## Work order
Search the material below for the word "быть". Copy every line where it is found.

*** Opening Data ***

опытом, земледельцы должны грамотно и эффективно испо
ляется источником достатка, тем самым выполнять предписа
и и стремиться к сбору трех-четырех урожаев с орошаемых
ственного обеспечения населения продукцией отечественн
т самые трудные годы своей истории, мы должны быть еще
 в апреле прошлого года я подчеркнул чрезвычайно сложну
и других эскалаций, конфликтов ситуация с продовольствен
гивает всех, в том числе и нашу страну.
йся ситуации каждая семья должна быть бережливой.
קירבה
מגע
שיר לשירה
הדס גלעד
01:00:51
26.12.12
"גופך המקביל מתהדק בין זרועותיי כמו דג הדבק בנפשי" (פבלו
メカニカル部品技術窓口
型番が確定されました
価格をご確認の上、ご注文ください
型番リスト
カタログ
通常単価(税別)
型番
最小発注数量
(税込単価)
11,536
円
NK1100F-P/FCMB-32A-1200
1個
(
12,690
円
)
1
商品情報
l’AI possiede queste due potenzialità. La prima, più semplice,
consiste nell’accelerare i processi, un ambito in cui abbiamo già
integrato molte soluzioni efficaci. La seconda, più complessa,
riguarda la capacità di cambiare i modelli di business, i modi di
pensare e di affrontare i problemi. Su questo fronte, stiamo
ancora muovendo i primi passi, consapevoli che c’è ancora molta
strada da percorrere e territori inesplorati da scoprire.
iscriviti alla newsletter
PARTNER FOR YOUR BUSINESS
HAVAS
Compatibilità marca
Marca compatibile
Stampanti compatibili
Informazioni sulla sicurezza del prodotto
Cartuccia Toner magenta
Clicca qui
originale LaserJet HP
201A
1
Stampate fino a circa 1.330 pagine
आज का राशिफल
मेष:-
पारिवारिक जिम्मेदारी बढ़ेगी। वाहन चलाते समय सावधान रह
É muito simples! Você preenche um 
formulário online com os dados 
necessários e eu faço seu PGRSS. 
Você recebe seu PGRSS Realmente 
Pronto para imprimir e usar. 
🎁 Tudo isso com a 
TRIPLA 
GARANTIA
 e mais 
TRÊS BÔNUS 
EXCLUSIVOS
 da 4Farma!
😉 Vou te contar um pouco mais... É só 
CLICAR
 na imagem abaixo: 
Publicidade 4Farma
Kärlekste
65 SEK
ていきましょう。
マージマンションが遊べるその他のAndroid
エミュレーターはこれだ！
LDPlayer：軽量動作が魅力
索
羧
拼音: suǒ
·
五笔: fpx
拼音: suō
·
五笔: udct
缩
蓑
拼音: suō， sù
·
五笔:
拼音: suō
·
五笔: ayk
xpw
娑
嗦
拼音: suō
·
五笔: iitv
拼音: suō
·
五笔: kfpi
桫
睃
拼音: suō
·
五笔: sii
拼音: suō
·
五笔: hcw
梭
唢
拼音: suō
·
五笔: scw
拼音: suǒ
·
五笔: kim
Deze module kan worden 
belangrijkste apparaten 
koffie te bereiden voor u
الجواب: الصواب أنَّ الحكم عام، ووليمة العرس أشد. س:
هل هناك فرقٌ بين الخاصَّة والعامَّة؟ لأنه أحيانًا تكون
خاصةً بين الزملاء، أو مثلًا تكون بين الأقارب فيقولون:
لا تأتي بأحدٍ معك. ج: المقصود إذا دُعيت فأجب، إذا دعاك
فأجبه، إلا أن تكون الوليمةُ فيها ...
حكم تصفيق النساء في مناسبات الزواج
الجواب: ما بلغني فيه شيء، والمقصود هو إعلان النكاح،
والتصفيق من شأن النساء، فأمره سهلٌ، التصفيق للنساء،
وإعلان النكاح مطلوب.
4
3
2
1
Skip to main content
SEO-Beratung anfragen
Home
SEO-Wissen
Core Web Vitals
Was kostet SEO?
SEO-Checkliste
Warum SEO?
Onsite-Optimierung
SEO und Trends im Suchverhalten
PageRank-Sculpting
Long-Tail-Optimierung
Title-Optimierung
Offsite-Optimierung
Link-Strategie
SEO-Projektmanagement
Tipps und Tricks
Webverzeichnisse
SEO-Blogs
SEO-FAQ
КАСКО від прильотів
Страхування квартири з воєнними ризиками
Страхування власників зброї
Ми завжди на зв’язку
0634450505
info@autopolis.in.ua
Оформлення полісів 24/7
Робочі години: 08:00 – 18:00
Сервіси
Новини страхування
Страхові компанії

*** Closing Data ***

## Result
т самые трудные годы своей истории, мы должны быть еще
йся ситуации каждая семья должна быть бережливой.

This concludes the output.